The Griffin Poetry Prize has announced the 10 books longlisted for the 2025 prize.
More than 500 books were submitted for this year’s $130,000 prize: jurors read 578 books, including 47 works in translation from 20 different languages. The books were submitted by 219 publishers from 17 countries.
This year’s jury is comprised of Canadian poet and novelist Anne Michaels, Northern Irish poet and novelist Nick Laird, and Polish poet, translator, and essayist Tomasz Różycki.
This year’s shortlist includes a book from Toronto-based independent poetry press Knife Fork Book, written by Dale Martin Smith, a poet and essayist who is a professor at Toronto Metropolitan University. Smith is the only Canadian poet on this year’s longlist.
The longlisted books are:
- Ruin, Blossom by John Burnside (Jonathan Cape/Penguin Random House Canada)
-
The Great Zoo by Aaron Coleman, translated from the Spanish written by Nicolás Guillén (University of Chicago Press/Phoenix Poets Series)
- Kiss the Eyes of Peace by Brian Henry, translated from the Slovenian written by Tomaž Šalamun (Milkweed Editions)
- The Goner School by Jessica Laser (University of Iowa Press)
- Psyche Running: Selected Poems, 2005–2022 by Karen Leeder, translated from the German by Durs Grünbein (Seagull Books)
- Still City by Oksana Maksymchuk (University of Pittsburgh Press)
- Scattered Snows, to the North by Carl Phillips (Farrar, Strauss & Giroux)

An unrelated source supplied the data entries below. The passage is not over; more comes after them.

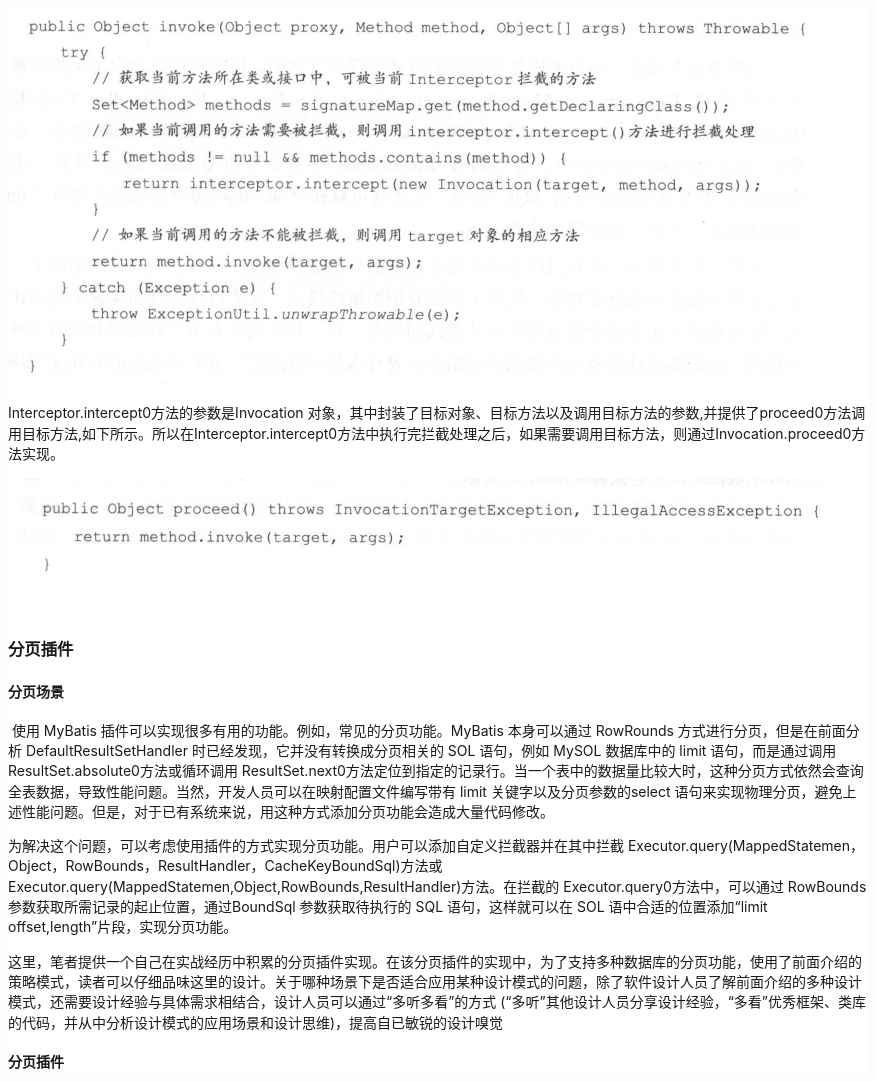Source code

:   ![image-20230928104502897](image-20230928104502897.png) 

Interceptor.intercept0方法的参数是Invocation 对象，其中封装了目标对象、目标方法以及调用目标方法的参数,并提供了proceed0方法调用目标方法,如下所示。所以在Interceptor.intercept0方法中执行完拦截处理之后，如果需要调用目标方法，则通过Invocation.proceed0方法实现。 

![image-20230928104529367](image-20230928104529367.png) 

### 分页插件

#### 分页场景

​	使用 MyBatis 插件可以实现很多有用的功能。例如，常见的分页功能。MyBatis 本身可以通过 RowRounds 方式进行分页，但是在前面分析 DefaultResultSetHandler 时已经发现，它并没有转换成分页相关的 SOL 语句，例如 MySOL 数据库中的 limit 语句，而是通过调用ResultSet.absolute0方法或循环调用 ResultSet.next0方法定位到指定的记录行。当一个表中的数据量比较大时，这种分页方式依然会查询全表数据，导致性能问题。
​	当然，开发人员可以在映射配置文件编写带有 limit 关键字以及分页参数的select 语句来实现物理分页，避免上述性能问题。但是，对于已有系统来说，用这种方式添加分页功能会造成大量代码修改。

​	为解决这个问题，可以考虑使用插件的方式实现分页功能。用户可以添加自定义拦截器并在其中拦截 Executor.query(MappedStatemen，Object，RowBounds，ResultHandler，CacheKeyBoundSql)方法或 Executor.query(MappedStatemen,Object,RowBounds,ResultHandler)方法。在拦截的 Executor.query0方法中，可以通过 RowBounds 参数获取所需记录的起止位置，通过BoundSql 参数获取待执行的 SQL 语句，这样就可以在 SOL 语中合适的位置添加“limit offset,length”片段，实现分页功能。

​	这里，笔者提供一个自己在实战经历中积累的分页插件实现。在该分页插件的实现中，为了支持多种数据库的分页功能，使用了前面介绍的策略模式，读者可以仔细品味这里的设计。关于哪种场景下是否适合应用某种设计模式的问题，除了软件设计人员了解前面介绍的多种设计模式，还需要设计经验与具体需求相结合，设计人员可以通过“多听多看”的方式 (“多听”其他设计人员分享设计经验，“多看”优秀框架、类库的代码，并从中分析设计模式的应用场景和设计思维)，提高自已敏锐的设计嗅觉

#### 分页插件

- Modern Poetry by Diane Seuss (Graywolf Press)
- The Size of Paradise by Dale Martin Smith (knife fork book)
- Sidetracks by Jeffrey Yang, translated from the Chinese written by Bei Dao (New Directions Publishing)
The longlist includes four translations and the work of several late poets. Burnside, a Scottish poet, died last May, several weeks after Rain, Blossom was published. The Great Zoo is a translation of the work of the late Cuban poet Nicolás Guillén, and Kiss the Eyes of Peace is a translation of the work of the late Slovenian poet Tomaž Šalamun.
A five-book shortlist will be announced on April 3. The winner will be named on June 4 at the Griffin Poetry Prize Readings in Toronto. The winner of the $10,000 Canadian First Book Prize will be announced on May 31.
Correction, March 24: This story has been updated to reflect the fact that Dale Martin Smith is Canadian.